Mr. Steinhardt founded Steinhardt Fine Berkowitz in 1967 when he was 26 years old. In the next three decades his fund, later renamed Steinhardt Partners, boasted average annual returns of nearly 25%...
Now, hedge funds that make [4%] over T-bill rates are doing great. It's crazy. That's why the field of money management is today the most highly compensated field in the world times three. There's no close second. There's no close third. And I think the expectations inherent in that sort of compensation are absurdly unrealistic.
...I do think there are a lot of inexperienced mangers running hedge funds today. There are a lot of people who do not have a history of superior performance over a long period. While certainly a long period of successful performance is no guarantee for the future, it gives a reasonable amount of comfort. But the fact that you've got a lot of young people running hedge funds whom I wouldn't be comfortable with, that makes one a little bit wary.

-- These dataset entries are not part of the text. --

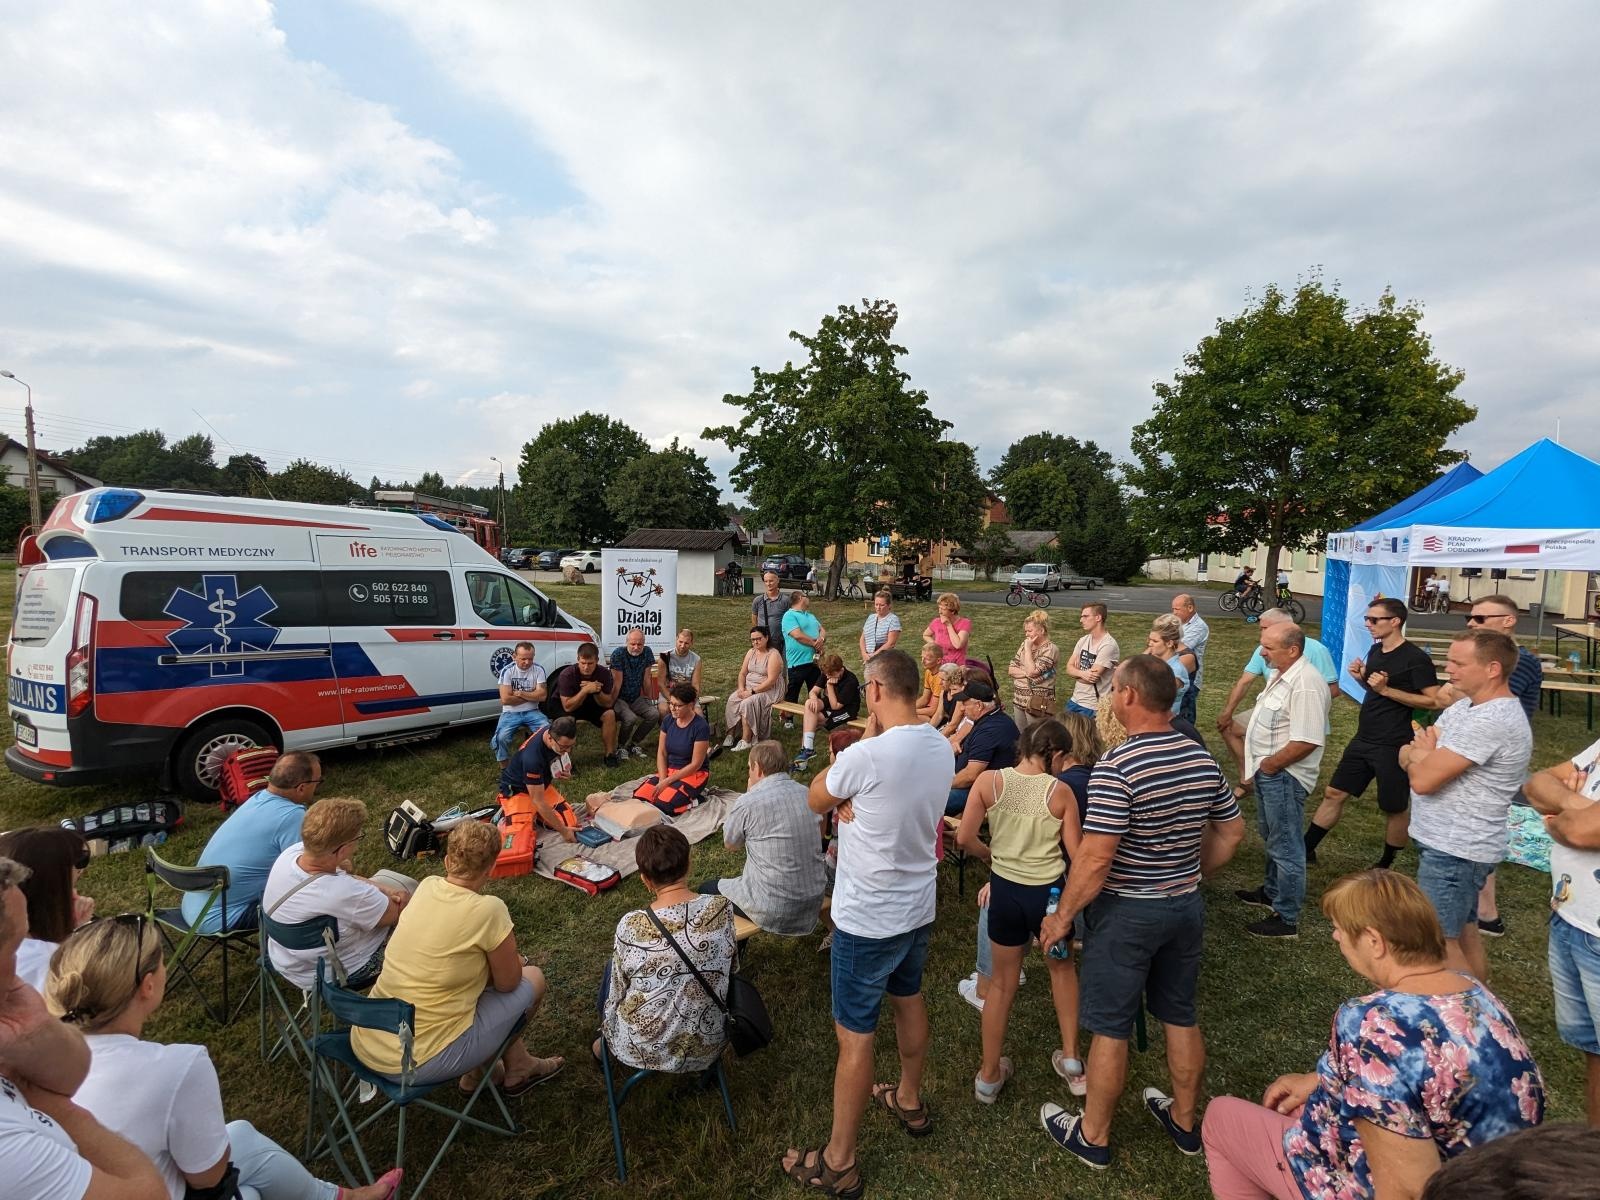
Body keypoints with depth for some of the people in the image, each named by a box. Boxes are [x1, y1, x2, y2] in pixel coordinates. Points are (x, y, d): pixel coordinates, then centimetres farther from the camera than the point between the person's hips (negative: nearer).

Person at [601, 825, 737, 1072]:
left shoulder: (631, 926, -23)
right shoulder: (723, 909, -17)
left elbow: (616, 995, -8)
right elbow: (730, 968, 0)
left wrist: (607, 1036, 12)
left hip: (642, 1051, -2)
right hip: (707, 1049, 3)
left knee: (611, 970, 25)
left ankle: (605, 1046, 46)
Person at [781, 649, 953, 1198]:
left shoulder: (867, 756, -30)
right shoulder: (942, 748, -5)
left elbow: (816, 800, -10)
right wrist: (849, 803, -8)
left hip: (867, 919, -7)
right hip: (918, 907, 8)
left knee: (854, 1035, 7)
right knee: (908, 999, 28)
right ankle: (909, 1101, 49)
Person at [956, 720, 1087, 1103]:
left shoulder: (988, 781, -11)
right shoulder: (1061, 792, -14)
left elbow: (964, 838, -11)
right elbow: (1076, 853, -9)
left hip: (1005, 890, 1)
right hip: (1050, 892, -1)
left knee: (1002, 981, 19)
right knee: (1061, 966, 30)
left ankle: (989, 1076, 30)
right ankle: (1071, 1058, 36)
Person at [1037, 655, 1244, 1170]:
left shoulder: (1115, 766, -26)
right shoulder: (1202, 758, -3)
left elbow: (1094, 858, -27)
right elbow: (1232, 830, 10)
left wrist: (1062, 916, -14)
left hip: (1125, 913, -6)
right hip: (1186, 906, 7)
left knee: (1110, 1028, 9)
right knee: (1180, 1015, 22)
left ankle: (1093, 1137, 26)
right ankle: (1184, 1122, 41)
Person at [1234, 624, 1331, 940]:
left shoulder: (1305, 685, -25)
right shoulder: (1281, 674, 7)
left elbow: (1306, 741, -28)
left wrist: (1270, 765, -18)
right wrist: (1260, 763, 13)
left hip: (1284, 776, -10)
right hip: (1268, 772, 10)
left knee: (1286, 847, 1)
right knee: (1273, 839, 25)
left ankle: (1287, 919, 13)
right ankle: (1273, 892, 42)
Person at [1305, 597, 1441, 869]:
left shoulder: (1416, 658, -15)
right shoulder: (1375, 650, 8)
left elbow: (1434, 700, -18)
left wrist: (1387, 689, -23)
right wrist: (1361, 678, -1)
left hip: (1394, 747, -7)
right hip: (1363, 740, 7)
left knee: (1393, 808, 9)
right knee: (1333, 793, 9)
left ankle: (1386, 866, 26)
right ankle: (1305, 849, 17)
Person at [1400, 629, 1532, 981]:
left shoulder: (1491, 721, -24)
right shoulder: (1466, 705, 7)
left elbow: (1422, 779, -27)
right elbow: (1405, 755, 7)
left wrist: (1420, 753, -5)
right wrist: (1425, 755, -15)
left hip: (1453, 851, -9)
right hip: (1454, 845, 9)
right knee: (1464, 933, 20)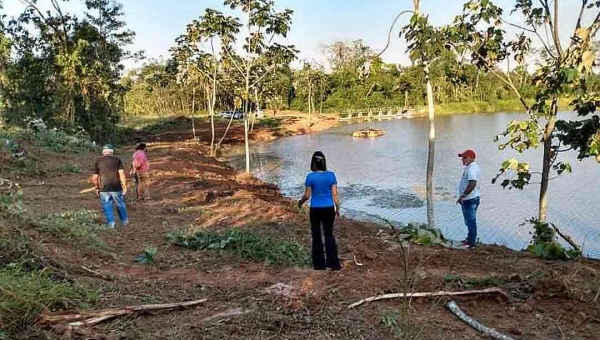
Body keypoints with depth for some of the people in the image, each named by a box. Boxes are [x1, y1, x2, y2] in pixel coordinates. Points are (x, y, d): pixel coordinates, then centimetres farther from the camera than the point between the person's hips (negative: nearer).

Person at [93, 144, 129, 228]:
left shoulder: (98, 162, 6)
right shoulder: (117, 160, 1)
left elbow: (95, 178, 7)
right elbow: (122, 174, -7)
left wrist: (97, 188, 19)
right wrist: (124, 186, -3)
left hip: (103, 188, 1)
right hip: (116, 187, -1)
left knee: (107, 206, 10)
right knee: (120, 205, 13)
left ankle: (111, 223, 12)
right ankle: (125, 221, 24)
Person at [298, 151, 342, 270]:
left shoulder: (310, 177, -10)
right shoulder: (331, 175, -4)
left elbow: (307, 195, -5)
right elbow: (334, 194, -3)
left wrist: (300, 202, 15)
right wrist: (337, 208, 8)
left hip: (315, 210, -2)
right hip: (329, 209, 2)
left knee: (316, 236, 10)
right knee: (329, 235, 10)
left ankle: (319, 264, 16)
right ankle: (333, 264, 9)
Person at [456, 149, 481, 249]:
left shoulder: (471, 169, -21)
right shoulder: (475, 167, 12)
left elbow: (472, 184, -33)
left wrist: (463, 196, -30)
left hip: (469, 199, -11)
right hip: (474, 197, 11)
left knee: (470, 221, -4)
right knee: (471, 220, 20)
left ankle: (471, 243, 2)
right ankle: (470, 238, 32)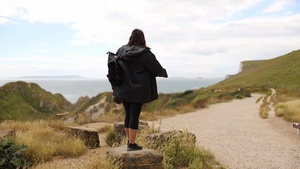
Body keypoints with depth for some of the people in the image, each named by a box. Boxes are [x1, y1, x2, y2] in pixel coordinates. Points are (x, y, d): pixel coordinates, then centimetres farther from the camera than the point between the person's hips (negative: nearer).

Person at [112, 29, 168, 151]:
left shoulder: (121, 50, 5)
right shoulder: (145, 53, -11)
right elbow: (157, 69, -5)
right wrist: (164, 73, 17)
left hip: (123, 89, 6)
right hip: (138, 90, -5)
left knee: (128, 114, 14)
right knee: (134, 115, -1)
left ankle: (129, 141, 25)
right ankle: (132, 144, 3)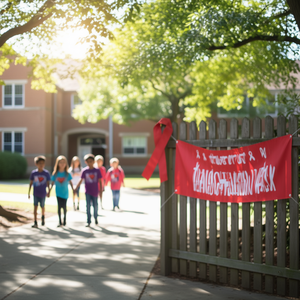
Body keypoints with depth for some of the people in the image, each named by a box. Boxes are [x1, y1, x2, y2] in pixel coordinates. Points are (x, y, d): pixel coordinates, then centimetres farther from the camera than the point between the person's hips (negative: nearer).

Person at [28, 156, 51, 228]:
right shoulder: (33, 173, -5)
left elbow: (48, 183, 2)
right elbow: (31, 183, 2)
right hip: (35, 193, 0)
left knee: (42, 206, 15)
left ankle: (43, 217, 45)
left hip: (43, 194, 0)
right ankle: (35, 222, -10)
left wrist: (48, 191, -2)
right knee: (35, 206, -8)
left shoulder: (46, 173, -6)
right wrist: (29, 193, 3)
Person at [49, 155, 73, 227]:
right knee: (59, 206, -3)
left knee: (64, 206, 4)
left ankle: (65, 219, 26)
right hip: (58, 192, 0)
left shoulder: (67, 174, -2)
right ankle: (60, 221, 5)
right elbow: (52, 182, 4)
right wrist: (50, 189, -6)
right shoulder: (55, 174, -1)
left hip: (65, 193, 0)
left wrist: (73, 189, -5)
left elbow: (70, 182, 2)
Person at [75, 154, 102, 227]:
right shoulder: (84, 170, -3)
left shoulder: (97, 170, -4)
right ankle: (88, 222, 1)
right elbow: (81, 180, 1)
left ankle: (96, 218, 37)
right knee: (88, 206, -3)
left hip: (95, 191, 0)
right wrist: (75, 189, -1)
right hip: (87, 192, 0)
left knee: (95, 205, 11)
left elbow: (100, 181, 0)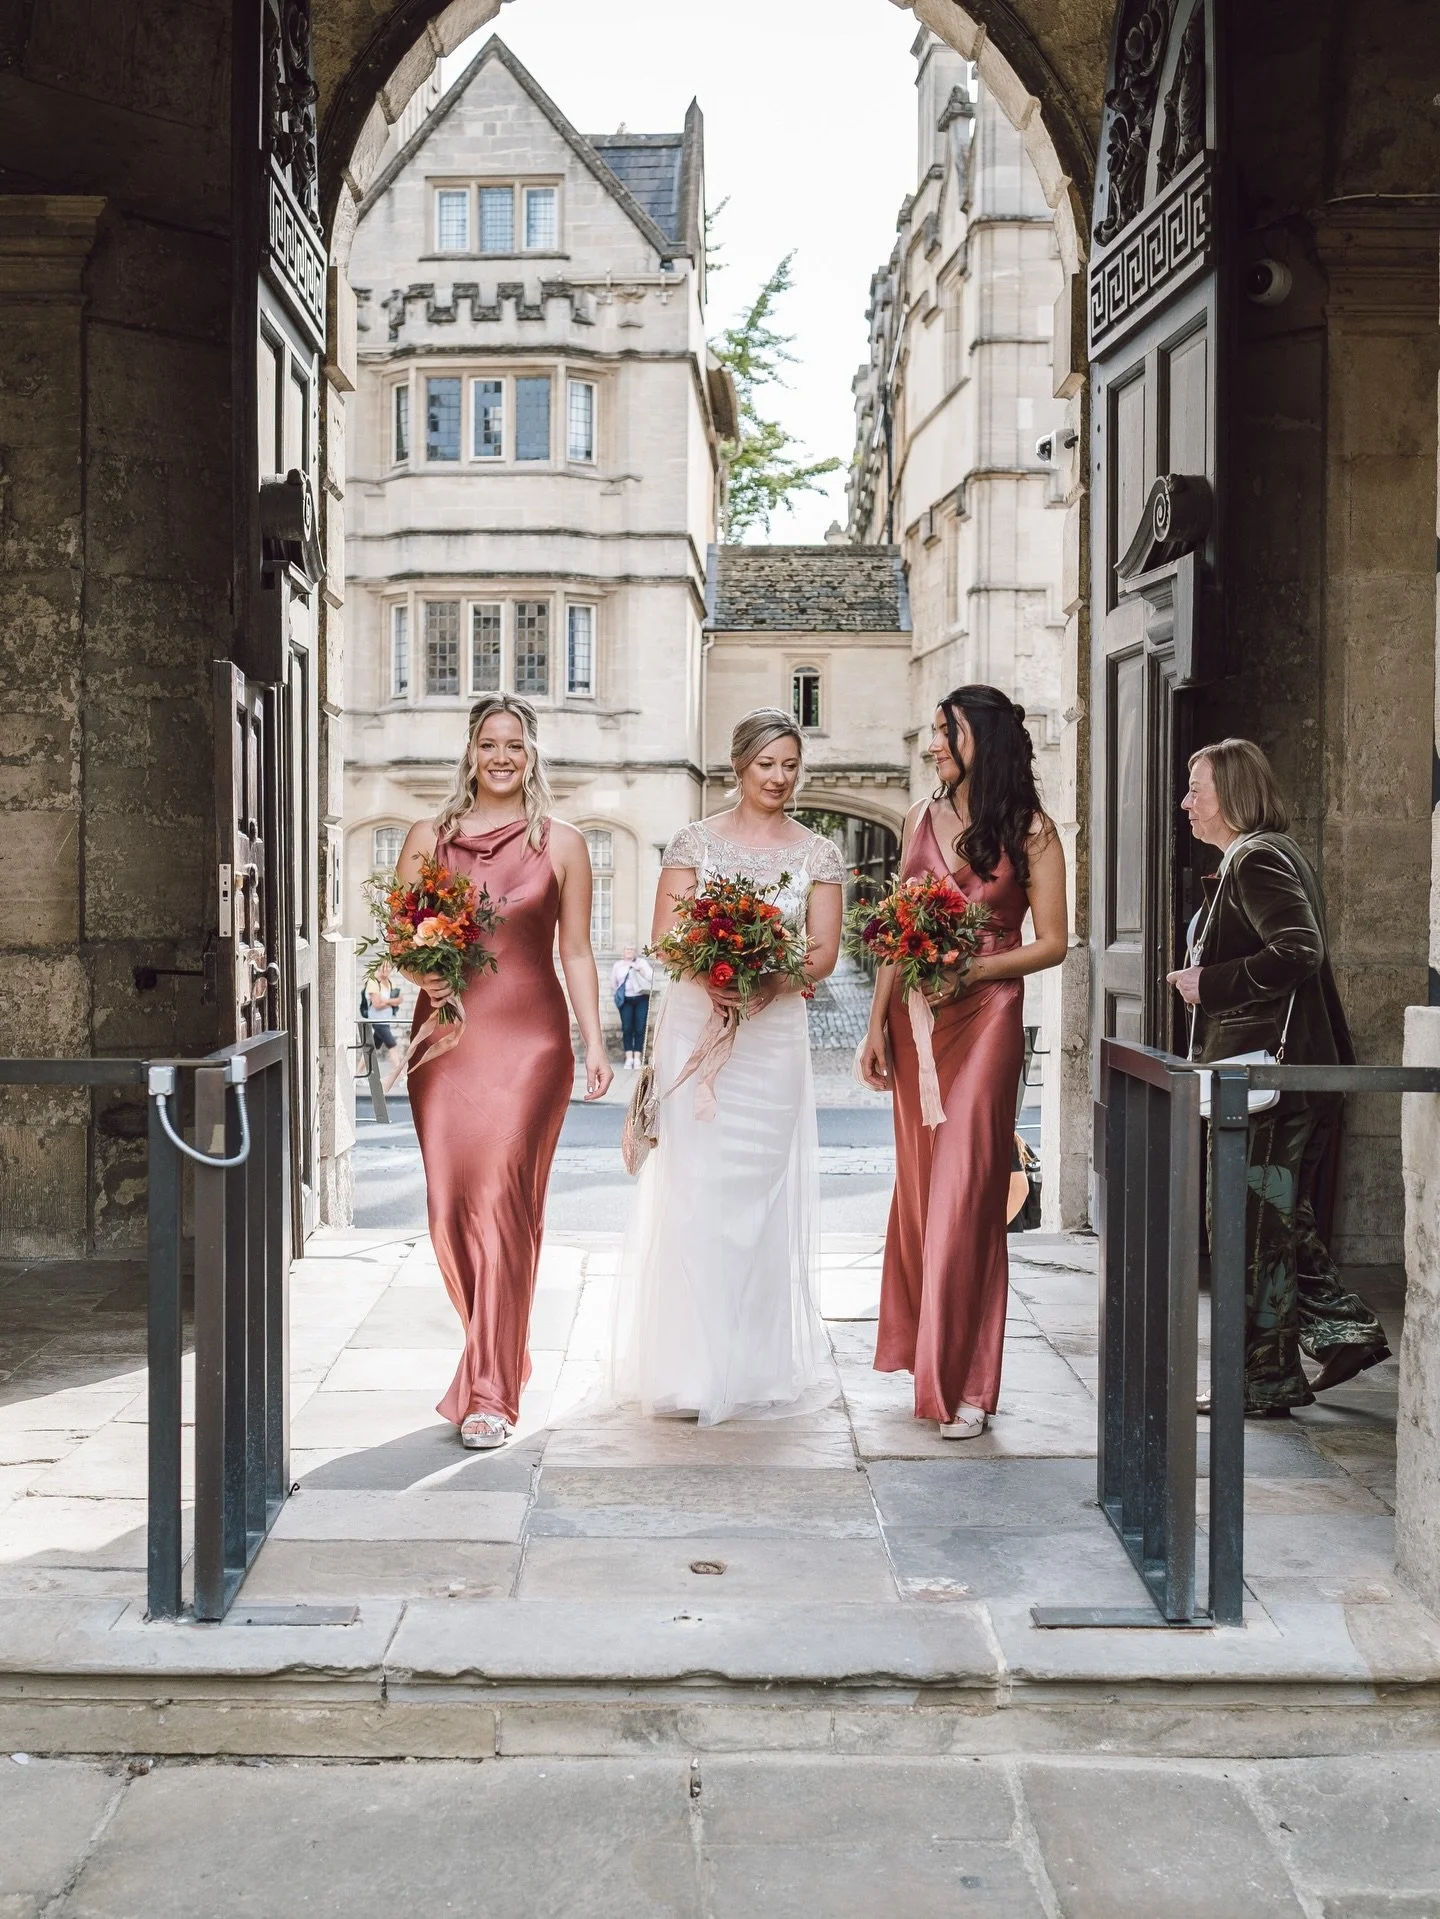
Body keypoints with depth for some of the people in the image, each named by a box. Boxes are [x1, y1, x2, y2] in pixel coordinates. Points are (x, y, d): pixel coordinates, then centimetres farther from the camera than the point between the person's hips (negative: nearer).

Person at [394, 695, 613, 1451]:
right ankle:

Compare to Charlie Munger, another billionaire and Warren Buffet's longtime partner:
I regard the amount of brainpower going into money management as a national scandal.
We have armies of people with advanced degrees in physics and math in various hedge funds and private-equity funds trying to outsmart the market. A lot of you older people in the room can remember when none of these people existed.
and Carl Fox (Martin Sheen, playing Charlie Sheen's father in Oliver Stone's Wall Street):
Carl Fox: Stop going for the easy buck and start producing something with your life. Create, instead of living off the buying and selling of others.